Source extract:
---*---

The architectural risk is context degradation: as the window fills over a long task, early content — including the original goal — competes with noise. The model doesn’t forget in a hard, detectable way. It degrades softly: subtly worse decisions, goal drift, increased hallucination rates. You will not see an error. You’ll see subtly wrong outputs.
Token usage across a session
─────────────────────────────────────────────
Iter Context tokens % of window
─────────────────────────────────────────────
1 2,260 14% ░░░░░░░░░░
2 2,440 16% ░░░░░░░░░░
3 4,890 31% ███░░░░░░░
4 7,120 45% ████░░░░░░
5 9,440 59% █████░░░░░ ← alert threshold
6 3,200 20% ██░░░░░░░░ ← summarization fired
7 5,100 32% ███░░░░░░░
─────────────────────────────────────────────
Alert at 60%. Critical at 80%.
By 90%, degradation is already occurring.
Three mitigations address this:
Periodic summarization compresses accumulated reasoning and observations into a dense summary that replaces the raw content. Summarize what happened and what was decided, but keep the most recent tool results verbatim — they are the most decision-relevant content.
Smart eviction tracks which context elements are still decision-relevant and removes those that aren’t. Tool results from five iterations ago rarely need to be verbatim if a summary captures their outcome. This requires tagging context elements at insertion time.
Chunked execution breaks long tasks into sub-tasks, each with a clean context window. State is persisted externally between chunks and retrieved at the start of each. This is hierarchical orchestration applied to memory management.
Monitor token usage explicitly in your orchestration layer. Alert at 60% of the window limit — not 90%.
Long-Term Memory: External Storage
Long-term memory lives outside the context window and is retrieved on demand. It subdivides into three types that serve distinct purposes.
Episodic memory stores logs of past agent runs — what was attempted, what succeeded, what failed, and why. This is the mechanism by which agents improve over time without retraining. When starting a new task, the agent retrieves relevant past episodes and uses them as few-shot context. Episodic memory is the foundation of self-improving agents and is chronically underimplemented.
Design decision: log goal, plan, key decision points, tool call summaries, and final outcome. Discard raw observation payloads after summarization. Full transcripts are expensive and noisy; final-outcome-only logging loses the reasoning that explains why outcomes occurred.
Semantic memory stores factual knowledge and business data — the ground truth the agent needs to answer questions accurately. In production, this is implemented via RAG: a vector store the agent queries via a tool, returning relevant chunks inserted into the context window on demand.
Naive top-k vector similarity retrieval works for simple factual lookups but degrades on complex queries. More robust approaches use hybrid retrieval (combining vector similarity with BM25 keyword search), query decomposition (breaking a complex query into sub-queries before retrieving), and re-ranking (using a second model to score retrieved chunks for relevance before insertion). Each adds latency; the question is whether retrieval quality justifies it for your use case.
Procedural / Coordination memory is shared state in multi-agent systems — task queues, sub-task status, intermediate results, and cross-agent signals. This is the nervous system of multi-agent coordination.

---*---

Excerpts from a dataset

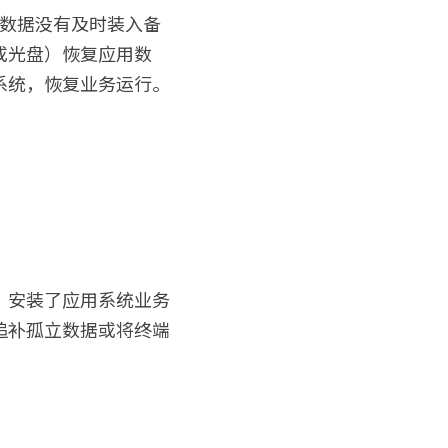
统数据没有及时装入备
或光盘）恢复应用数
系统，恢复业务运行。
，安装了应用系统业务
追补孤立数据或将终端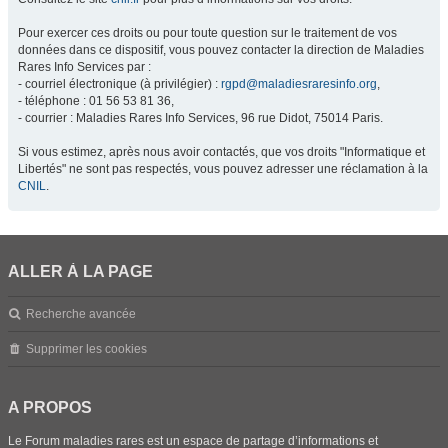
Pour exercer ces droits ou pour toute question sur le traitement de vos
données dans ce dispositif, vous pouvez contacter la direction de Maladies
Rares Info Services par :
- courriel électronique (à privilégier) :
rgpd@maladiesraresinfo.org
,
- téléphone : 01 56 53 81 36,
- courrier : Maladies Rares Info Services, 96 rue Didot, 75014 Paris.
Si vous estimez, après nous avoir contactés, que vos droits "Informatique et
Libertés" ne sont pas respectés, vous pouvez adresser une réclamation à la
CNIL
.
ALLER À LA PAGE
Recherche avancée
Supprimer les cookies
A PROPOS
Le Forum maladies rares est un espace de partage d’informations et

---*---

Work to be completed: Reproduce the portion of the passage on agent memory that begins at the words "Smart eviction tracks" and stops after "limit — not 90%.".

Answer to this problem:
Smart eviction tracks which context elements are still decision-relevant and removes those that aren’t. Tool results from five iterations ago rarely need to be verbatim if a summary captures their outcome. This requires tagging context elements at insertion time.
Chunked execution breaks long tasks into sub-tasks, each with a clean context window. State is persisted externally between chunks and retrieved at the start of each. This is hierarchical orchestration applied to memory management.
Monitor token usage explicitly in your orchestration layer. Alert at 60% of the window limit — not 90%.